Built in 1927 by Italian immigrant Oreste Bachechi, the KiMo was designed by Carl Boller with one very deliberate ambition: to create a theater that could exist nowhere else on earth. He succeeded. Step through the doors and you enter a world where Navajo symbols meet jazzy geometric tilework, where the ceiling is painted with traditional Pueblo motifs, and where a row of painted longhorn skulls lines the walls with their eye sockets glowing like lanterns. It sounds like it should be chaotic. Somehow, impossibly, it is breathtaking.
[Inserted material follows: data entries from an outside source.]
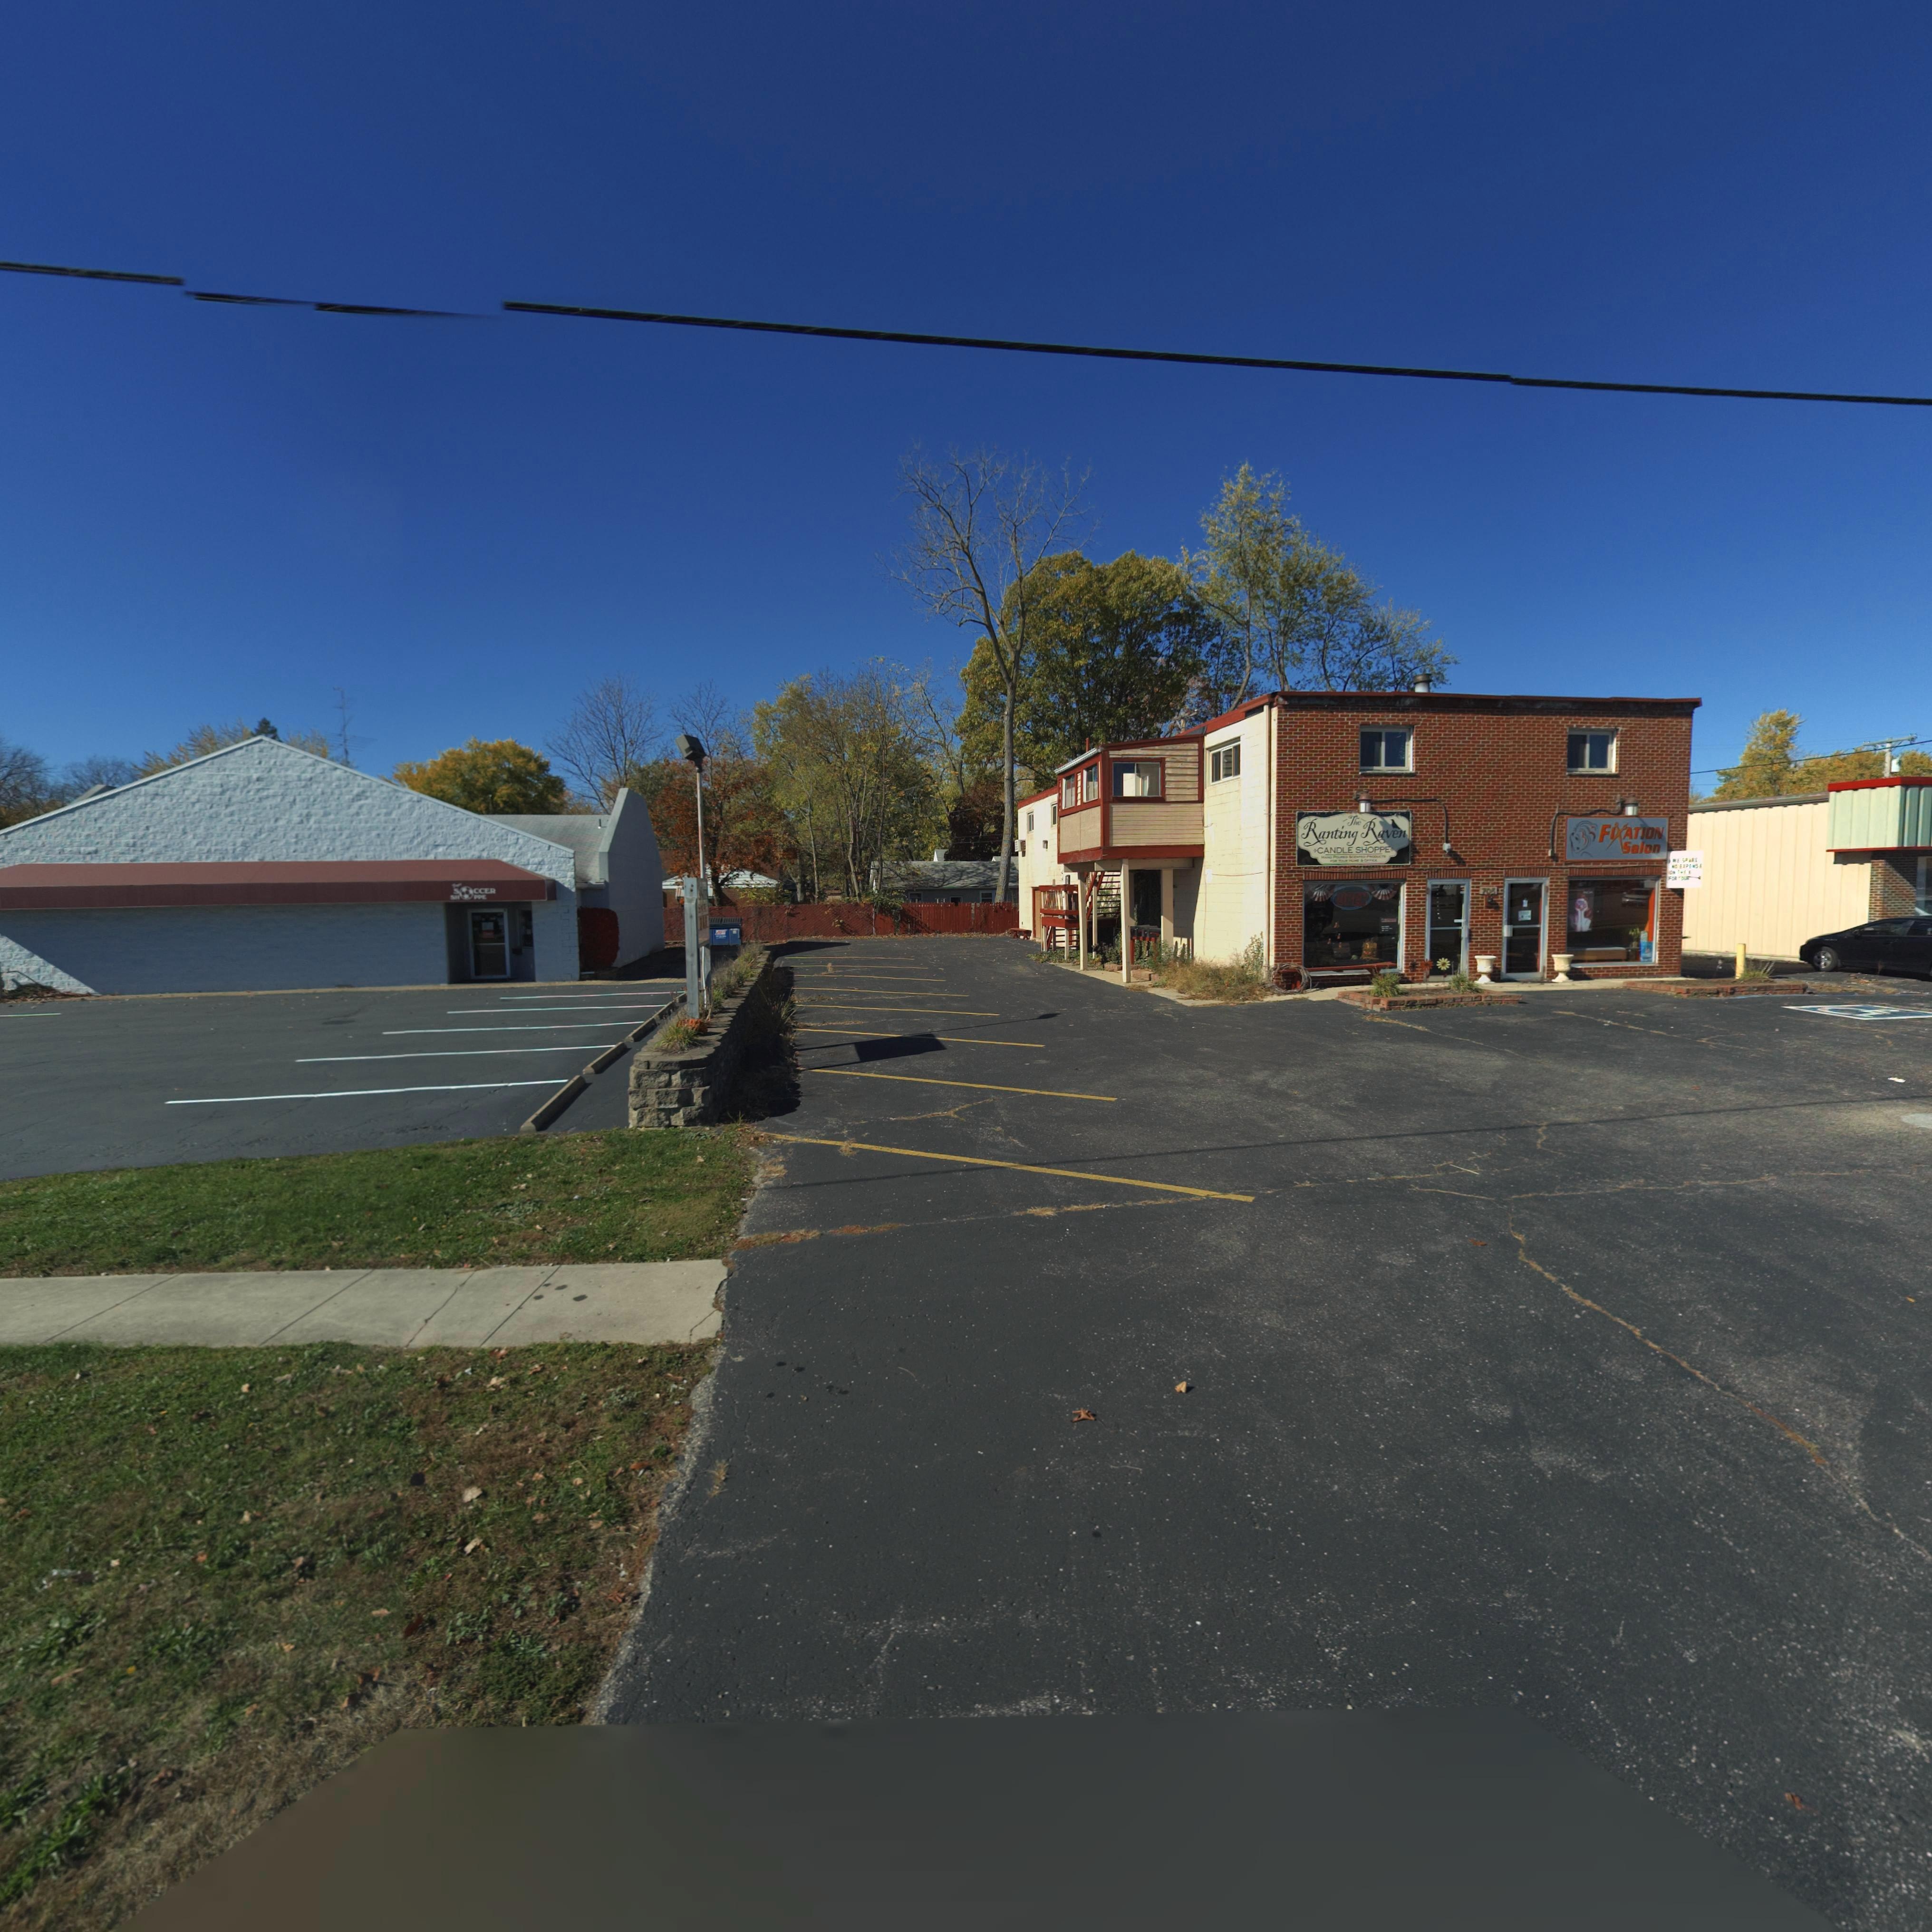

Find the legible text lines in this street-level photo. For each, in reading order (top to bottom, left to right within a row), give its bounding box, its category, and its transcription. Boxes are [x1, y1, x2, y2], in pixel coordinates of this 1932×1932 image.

[1346, 815, 1362, 827] BusinessName: The
[1300, 821, 1407, 847] BusinessName: Ranting Raven
[1597, 824, 1665, 843] BusinessName: FIXATION
[1316, 846, 1391, 854] BusinessName: CANDLE SHOPPE
[1621, 840, 1662, 855] BusinessName: Salon
[1443, 884, 1454, 889] StreetNumber: 70*
[452, 888, 497, 895] BusinessName: S*CCER
[1480, 887, 1497, 895] StreetNumber: 705
[449, 894, 488, 900] BusinessName: SH*PPE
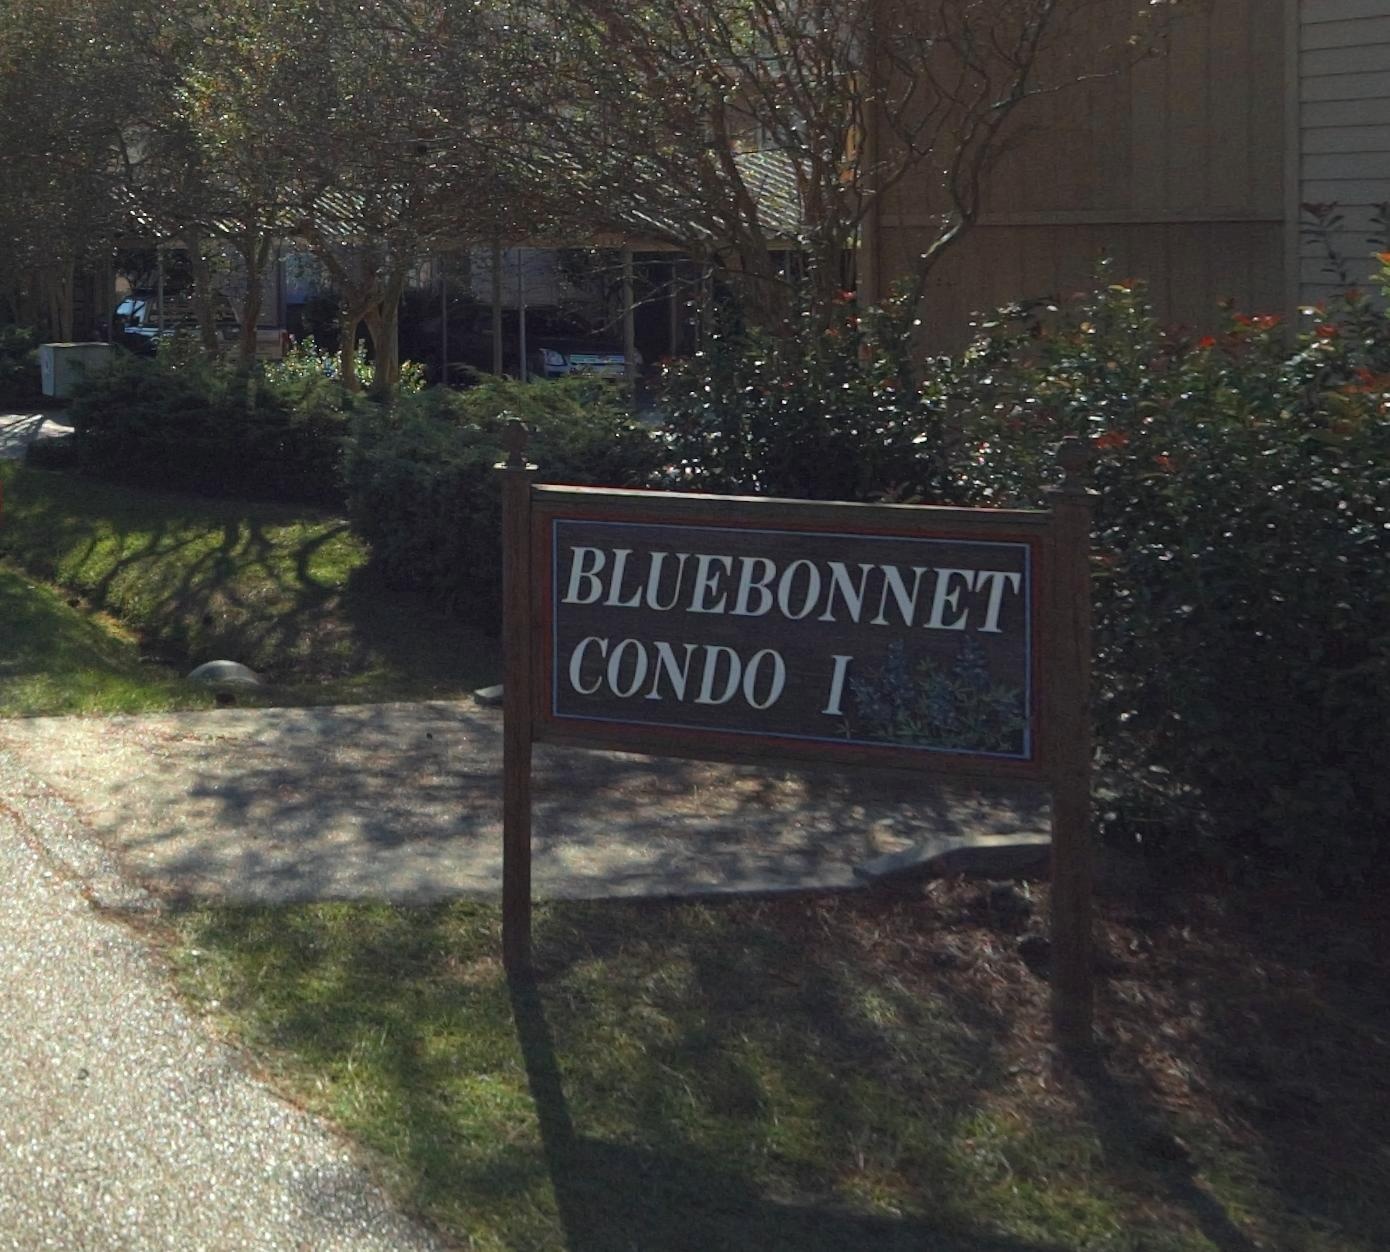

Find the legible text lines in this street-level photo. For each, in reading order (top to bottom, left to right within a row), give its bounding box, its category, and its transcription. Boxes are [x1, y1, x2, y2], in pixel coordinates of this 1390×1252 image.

[558, 543, 1029, 636] BusinessName: BLUEBONNET
[567, 633, 859, 718] BusinessName: CONDO I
The name itself comes from a Tiwa phrase meaning roughly “king of its kind,” and that confidence has never worn thin. The KiMo was built for vaudeville and silent film, survived decades of boom and neglect, and was lovingly restored by the City of Albuquerque in the 1990s and early 2000s. Today it operates as a performing arts venue and is listed on the National Register of Historic Places. Admission to performances is affordable, and the calendar runs year-round with film screenings, live music, comedy shows, theatrical productions, and community events.
What makes a visit here so rewarding is not just the programming — it is the experience of being inside the room itself. Sit in one of the original seats, look up at that painted ceiling, and let it sink in that you are attending a show in a building that has been making Albuquerqueans feel something since Calvin Coolidge was president. The acoustics are wonderful, the sightlines are generous, and the ornate details reward a slow, curious eye.
Before or after your show, take a few minutes to read the plaques and explore the lobby. The staff are knowledgeable and genuinely enthusiastic about the building’s history. There is also a beloved local legend about a young boy named Bobby, said to haunt the balcony — but that is a story better heard in person.
The KiMo sits on Central Avenue between 5th and 6th Streets, right in the heart of downtown, walkable from several good restaurants and within easy reach of Route 66 landmarks. Parking is available nearby. Check the schedule at kimotickets.com, pick a show that catches your eye, and plan an evening around it. Albuquerque has no shortage of things to see, but the KiMo is the kind of place that stays with you long after you have headed home.